In development project teams there are often several specialized roles, like programmers, database designers, interaction designers, user researchers, business analysts and so on. Studies has shown that the more these different roles collaborate and are aware of the different aspects of the project as a whole as well as what the other project members are doing, the more successful the project is.

In Joseph Selbie article Bringing Holistic Awareness to Your Design at Boxes and Arrows, he discusses the value of a holistic view. In a best-practice study conducted at Selbie’s company Tristream the following was revealed:

Those teams that achieved the highest degree of shared, holistic understanding consistently designed the best web applications. The more each team member understood the business goals, the user needs, and the capabilities and limitations of the IT environment—a holistic view—the more successful the project. In contrast, the more each team member was “siloed” into knowing just their piece of the whole, the less successful the project.

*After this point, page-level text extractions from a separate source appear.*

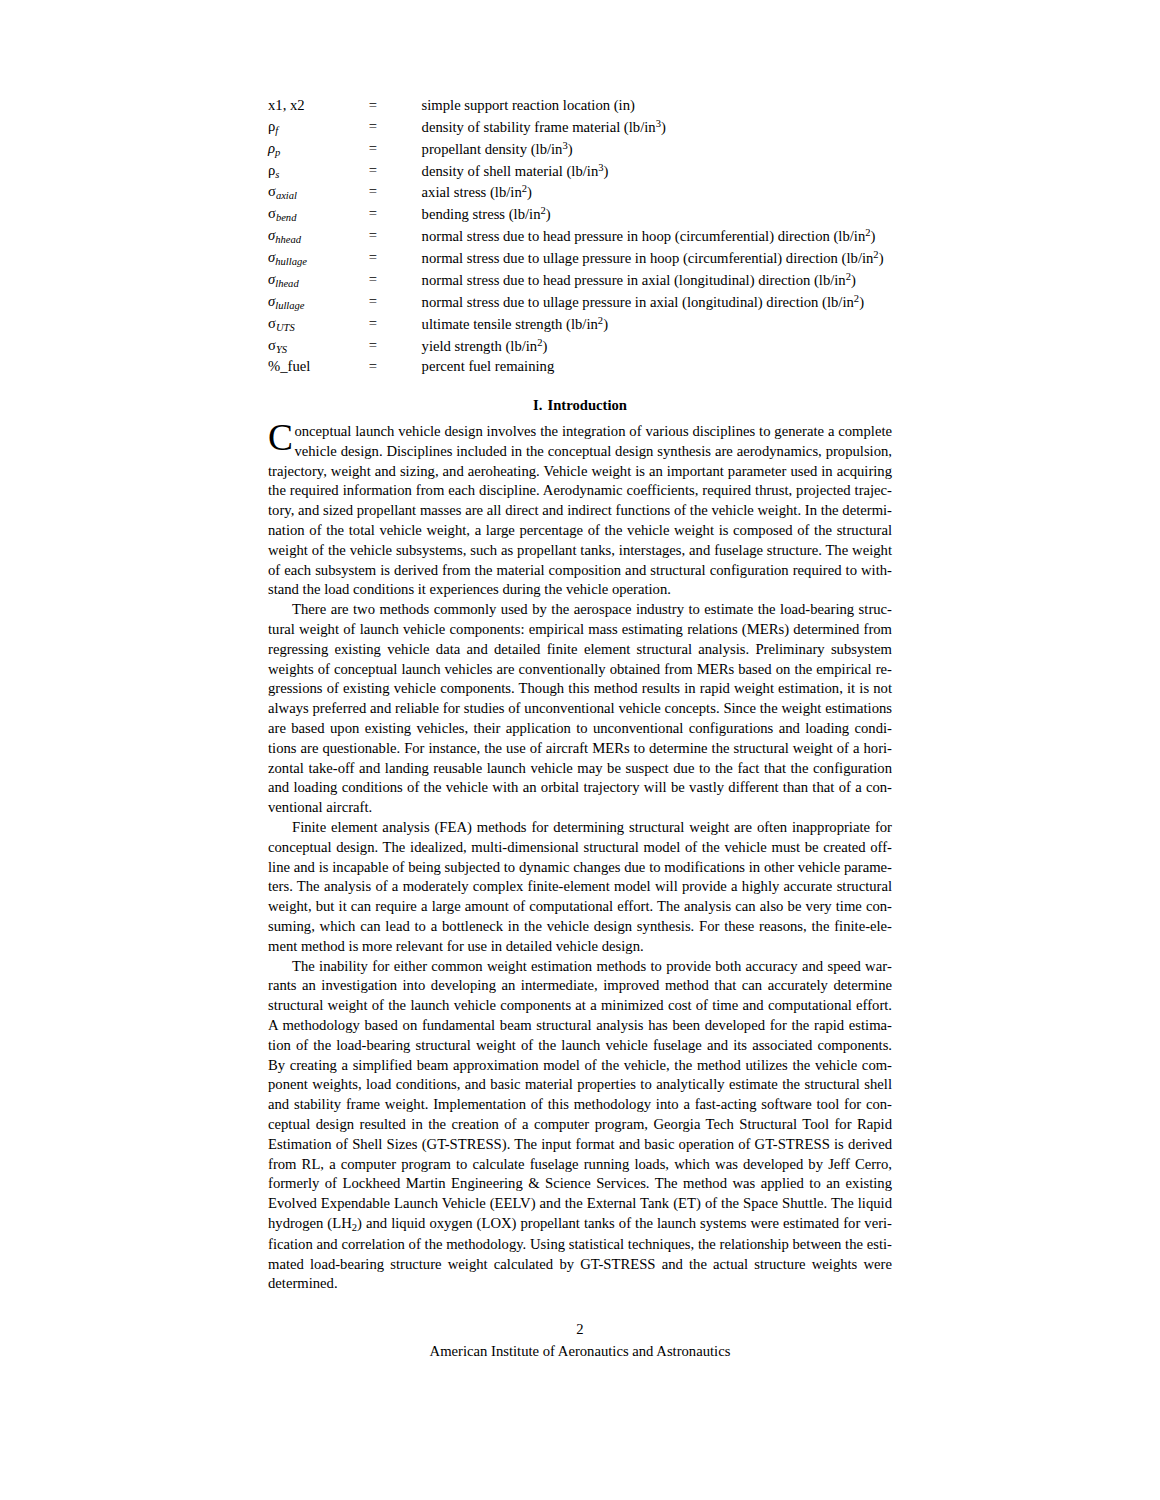| x1, x2 | = | simple support reaction location (in) |
| ρ f | = | density of stability frame material (lb/in 3 ) |
| ρ p | = | propellant density (lb/in 3 ) |
| ρ s | = | density of shell material (lb/in 3 ) |
| σ axial | = | axial stress (lb/in 2 ) |
| σ bend | = | bending stress (lb/in 2 ) |
| σ hhead | = | normal stress due to head pressure in hoop (circumferential) direction (lb/in 2 ) |
| σ hullage | = | normal stress due to ullage pressure in hoop (circumferential) direction (lb/in 2 ) |
| σ lhead | = | normal stress due to head pressure in axial (longitudinal) direction (lb/in 2 ) |
| σ lullage | = | normal stress due to ullage pressure in axial (longitudinal) direction (lb/in 2 ) |
| σ UTS | = | ultimate tensile strength (lb/in 2 ) |
| σ YS | = | yield strength (lb/in 2 ) |
| %_fuel | = | percent fuel remaining |
I. Introduction
Conceptual launch vehicle design involves the integration of various disciplines to generate a complete vehicle design. Disciplines included in the conceptual design synthesis are aerodynamics, propulsion, trajectory, weight and sizing, and aeroheating. Vehicle weight is an important parameter used in acquiring the required information from each discipline. Aerodynamic coefficients, required thrust, projected trajectory, and sized propellant masses are all direct and indirect functions of the vehicle weight. In the determination of the total vehicle weight, a large percentage of the vehicle weight is composed of the structural weight of the vehicle subsystems, such as propellant tanks, interstages, and fuselage structure. The weight of each subsystem is derived from the material composition and structural configuration required to withstand the load conditions it experiences during the vehicle operation.
There are two methods commonly used by the aerospace industry to estimate the load-bearing structural weight of launch vehicle components: empirical mass estimating relations (MERs) determined from regressing existing vehicle data and detailed finite element structural analysis. Preliminary subsystem weights of conceptual launch vehicles are conventionally obtained from MERs based on the empirical regressions of existing vehicle components. Though this method results in rapid weight estimation, it is not always preferred and reliable for studies of unconventional vehicle concepts. Since the weight estimations are based upon existing vehicles, their application to unconventional configurations and loading conditions are questionable. For instance, the use of aircraft MERs to determine the structural weight of a horizontal take-off and landing reusable launch vehicle may be suspect due to the fact that the configuration and loading conditions of the vehicle with an orbital trajectory will be vastly different than that of a conventional aircraft.
Finite element analysis (FEA) methods for determining structural weight are often inappropriate for conceptual design. The idealized, multi-dimensional structural model of the vehicle must be created off-line and is incapable of being subjected to dynamic changes due to modifications in other vehicle parameters. The analysis of a moderately complex finite-element model will provide a highly accurate structural weight, but it can require a large amount of computational effort. The analysis can also be very time consuming, which can lead to a bottleneck in the vehicle design synthesis. For these reasons, the finite-element method is more relevant for use in detailed vehicle design.
The inability for either common weight estimation methods to provide both accuracy and speed warrants an investigation into developing an intermediate, improved method that can accurately determine structural weight of the launch vehicle components at a minimized cost of time and computational effort. A methodology based on fundamental beam structural analysis has been developed for the rapid estimation of the load-bearing structural weight of the launch vehicle fuselage and its associated components. By creating a simplified beam approximation model of the vehicle, the method utilizes the vehicle component weights, load conditions, and basic material properties to analytically estimate the structural shell and stability frame weight. Implementation of this methodology into a fast-acting software tool for conceptual design resulted in the creation of a computer program, Georgia Tech Structural Tool for Rapid Estimation of Shell Sizes (GT-STRESS). The input format and basic operation of GT-STRESS is derived from RL, a computer program to calculate fuselage running loads, which was developed by Jeff Cerro, formerly of Lockheed Martin Engineering & Science Services. The method was applied to an existing Evolved Expendable Launch Vehicle (EELV) and the External Tank (ET) of the Space Shuttle. The liquid hydrogen (LH2) and liquid oxygen (LOX) propellant tanks of the launch systems were estimated for verification and correlation of the methodology. Using statistical techniques, the relationship between the estimated load-bearing structure weight calculated by GT-STRESS and the actual structure weights were determined.
2
American Institute of Aeronautics and Astronautics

The conclusion from this is that each member of a project team, should at some level, be involved in the user research process. There should also be lots of information sharing between team members, preferably through participation and by oral presentations and discussions of results.

The dangers of siloing in

Joseph Selbie also writes:

The members of the teams that performed less well not only tended not to understand the application as a whole, they saw no need to understand it as a whole: programmers did not care to know about users, user researchers did not care to know about programming limitations, and stakeholders were uninvolved and were considered “clueless” by the rest of the development team.

This was a surprisingly common situation in many project teams, but one that clearly should be avoided.